Il giornalista non batté ciglio. Si mise in bocca un altro pezzo di pane e cominciò a masticare. «Sai com'è... a nessuno piace uno sveglio, qualcuno che mette in evidenza la loro incapacità». Si sforzò di parlare con accento aberdoniano «non fai il gioco di squadra!»; «quassù facciamo le cose diversamente!»; «continua così e ti butto fuori!». Lo so, non piaccio a tanta gente, ma sapessi quanto mi dispiace! Intanto stampano quel che scrivo, giusto? Da quando sono qua ho avuto più prime pagine io che quei vecchi rimbambiti hanno avuto in tutte le loro vite!».

Logan sorrise a se stesso. Lo aveva punto nel vivo.

«Allora», disse Miller mandando giù l'ultimo morso dell'ultima brioche.

«Mi dici come hai fatto a trovare il bambino?»

«Ma neanche...! Sono già stato sottoposto a un interrogatorio di terzo grado da quelli degli Standard Professionali, che stanno cercando di scoprire chi ti ha fatto la soffiata sul ritrovamento del cadavere di David Reid!

Se scoprono che do informazioni alla stampa senza previa autorizzazione mi spelleranno vivo».

«Come hai fatto ieri?», chiese Miller con aria innocente.

Logan si limitò a guardarlo.

«Va bene, va bene», continuò Miller, raccogliendo i resti della colazione dal tavolo. «Ho capito. Quid pro quo, ci stai?»

«Mi devi dire chi ti dà queste informazioni».

«Logan, sai benissimo che non te lo dirò». Mise nel frigorifero il latte e il burro. «A proposito.
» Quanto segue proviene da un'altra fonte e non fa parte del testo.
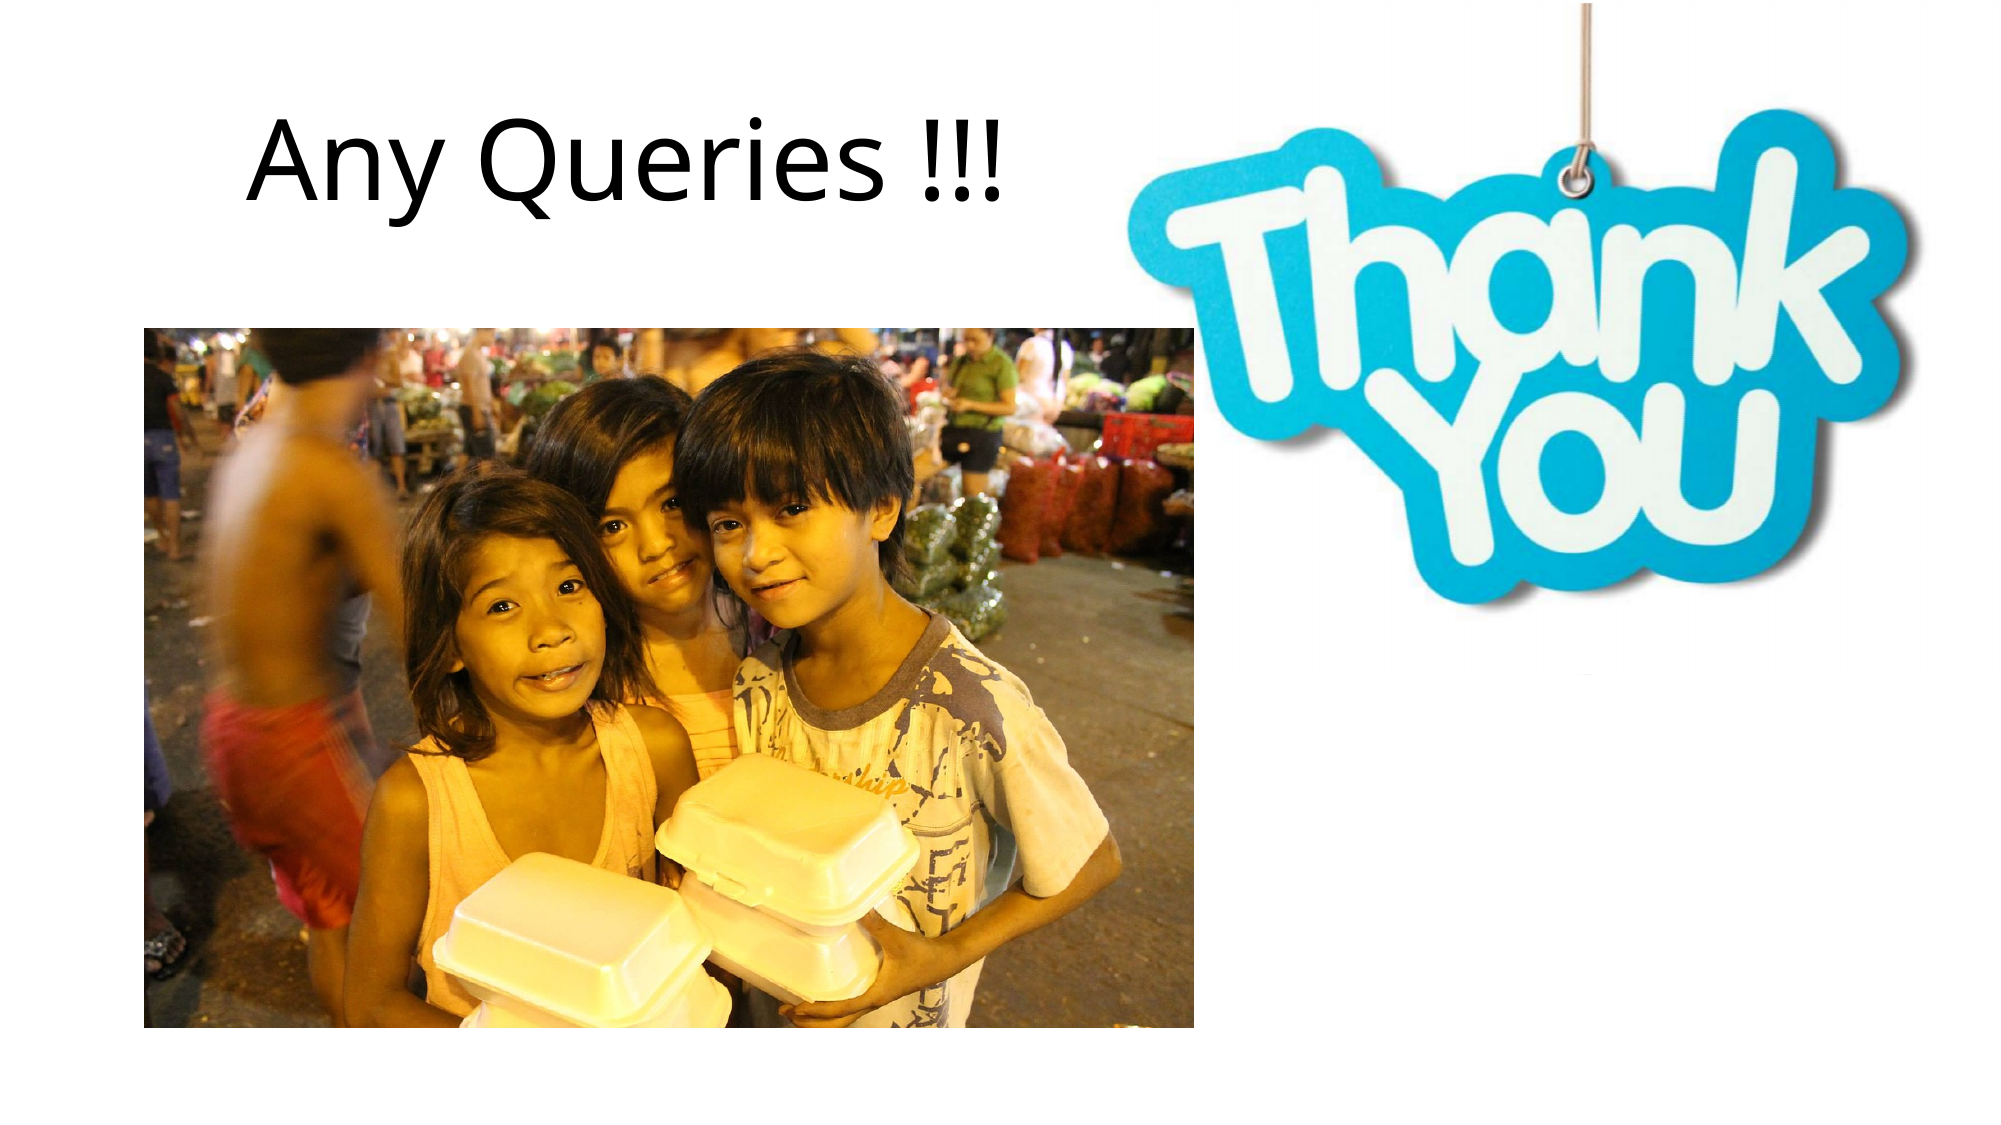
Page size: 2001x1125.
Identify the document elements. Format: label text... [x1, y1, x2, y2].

text_box [1102, 0, 2000, 675]
title Any Queries !!! [144, 55, 1863, 273]
picture [144, 328, 1194, 1028]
Quelle informazioni che ti ho dato ieri... sono servi-te a qualcosa?»

«Sì... stiamo indagando», mentì Logan. Il fottutissimo cadavere nella ba-ia! Mr Senzarotule! Dopo la strigliata ricevuta dall'ispettore Insch per aver parlato alla stampa, Logan aveva completamente dimenticato di andare a riferire all'ispettore responsabile delle indagini su Mr Senzarotule!
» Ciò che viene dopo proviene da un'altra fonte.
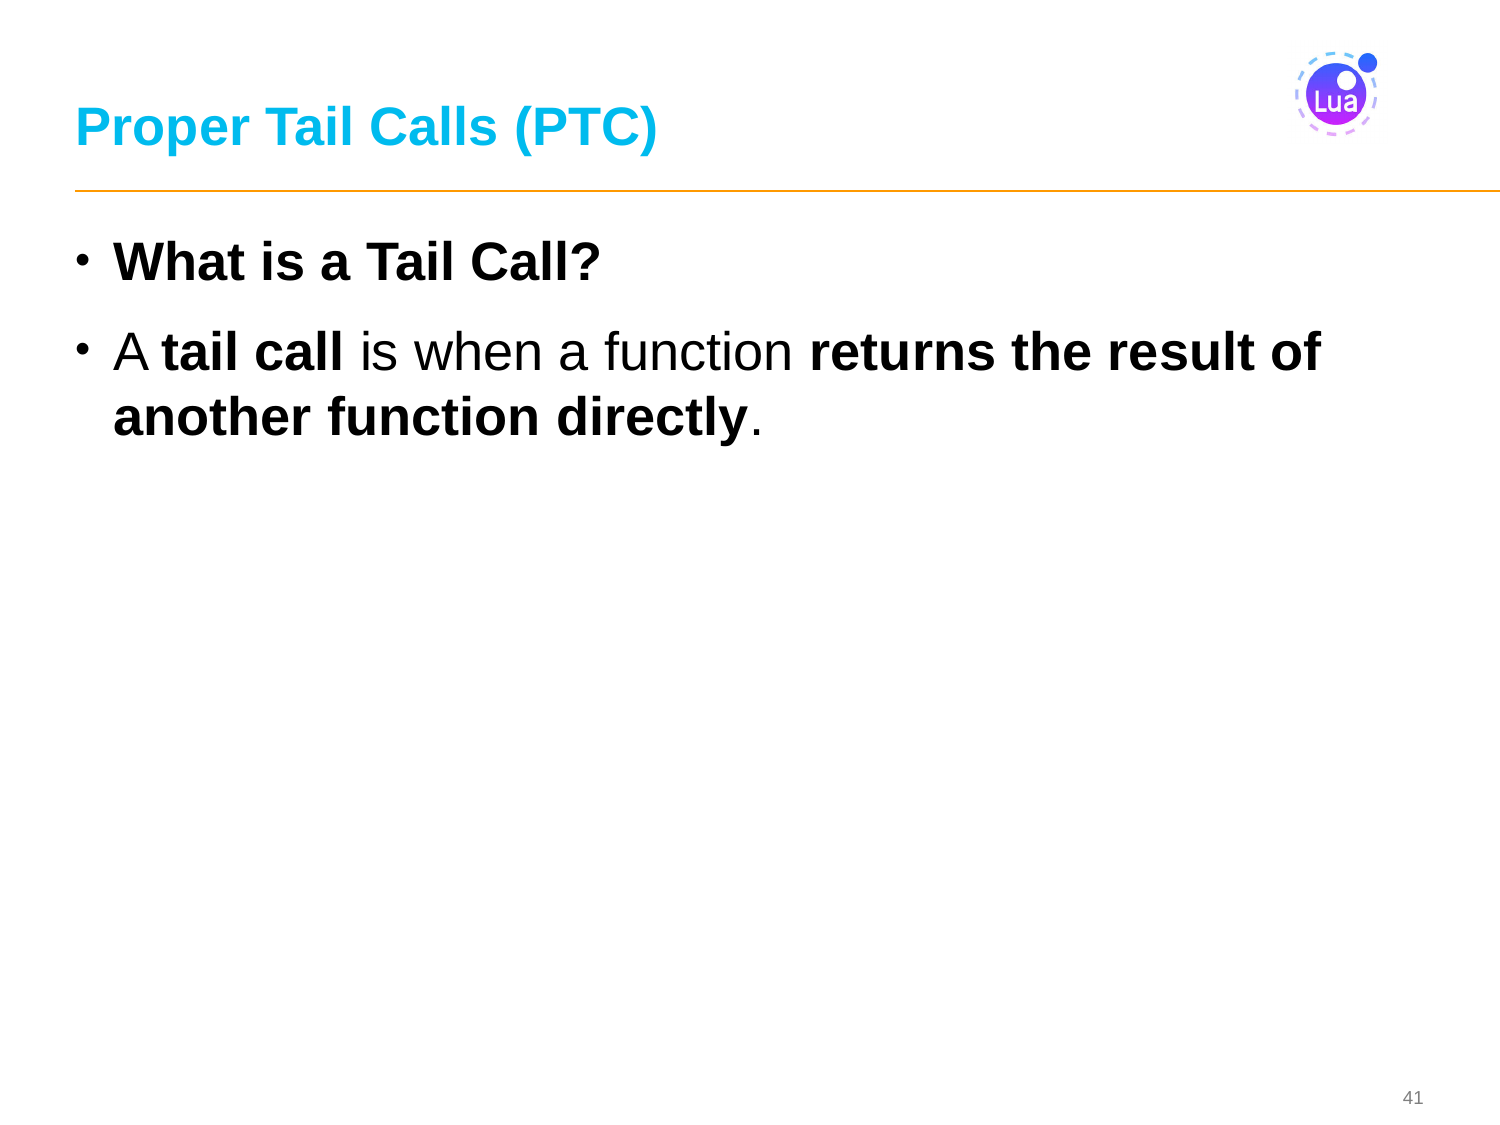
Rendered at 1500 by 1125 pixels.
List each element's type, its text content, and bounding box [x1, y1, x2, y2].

title Proper Tail Calls (PTC) [75, 27, 1422, 157]
list What is a Tail Call? A tail call is when a function returns the result of another function directly. [75, 226, 1425, 1018]
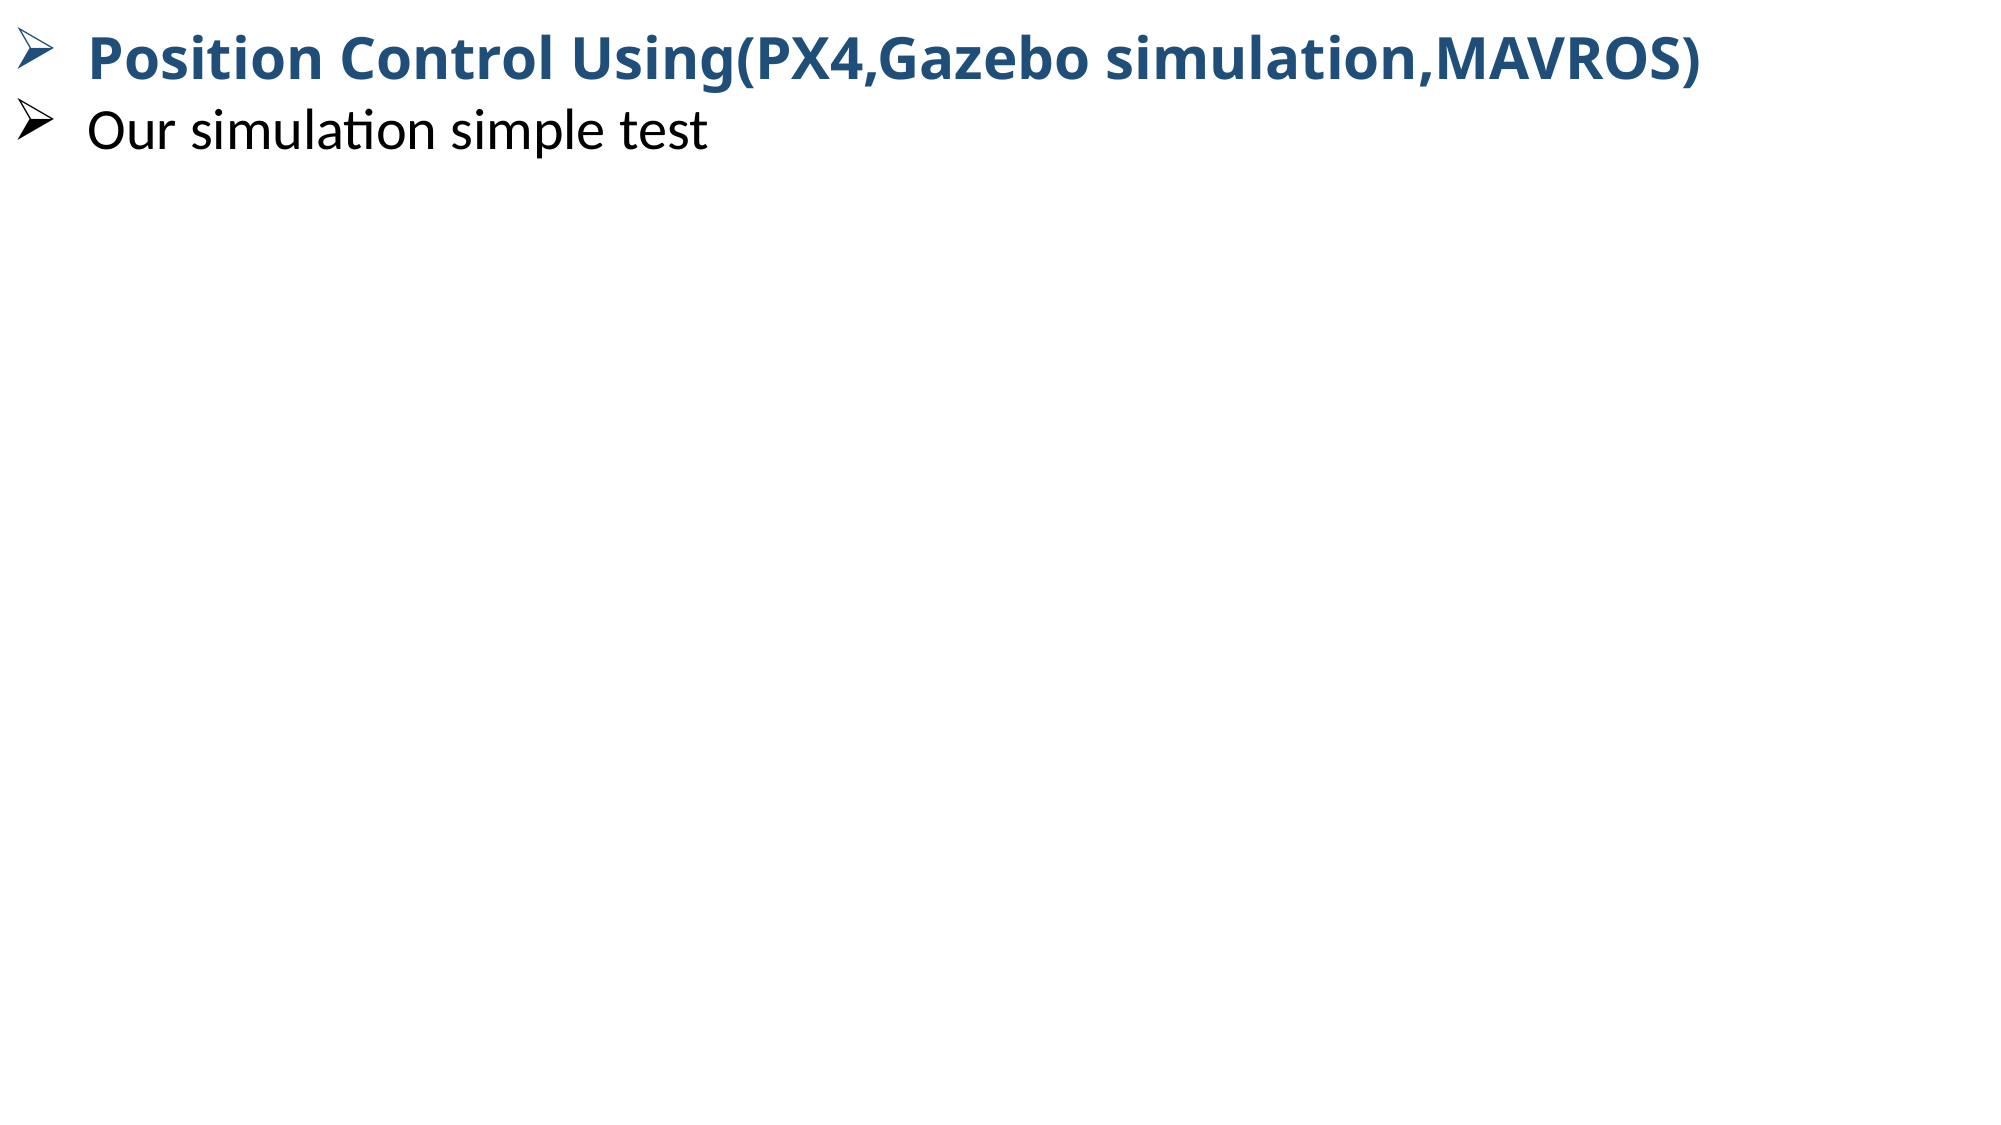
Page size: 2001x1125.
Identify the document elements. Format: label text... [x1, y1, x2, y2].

text_box Position Control Using(PX4,Gazebo simulation,MAVROS) Our simulation simple test [0, 13, 1717, 169]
«Va bene, tu adesso ti vai a fare una chiacchierata col tuo ispettore e gli chiedi il permesso di dirmi quel che voglio sapere; e io ti dirò cosa ho scoperto sugli ultimi movimenti di George Stephenson. Baratto equo, non ti pare?». Dal portafoglio tirò fuori un biglietto da visita fresco di stampa e lo mise sul tavolo. «Hai tempo fino alle 16,30. Bambino scomparso: come lo ha trovato il nostro eroico poliziotto. Dopodomani non sarà più notizia.

Chiamami quando sei pronto».

1 Specialità scozzese simile, per consistenza, al croissant (n.d.t.).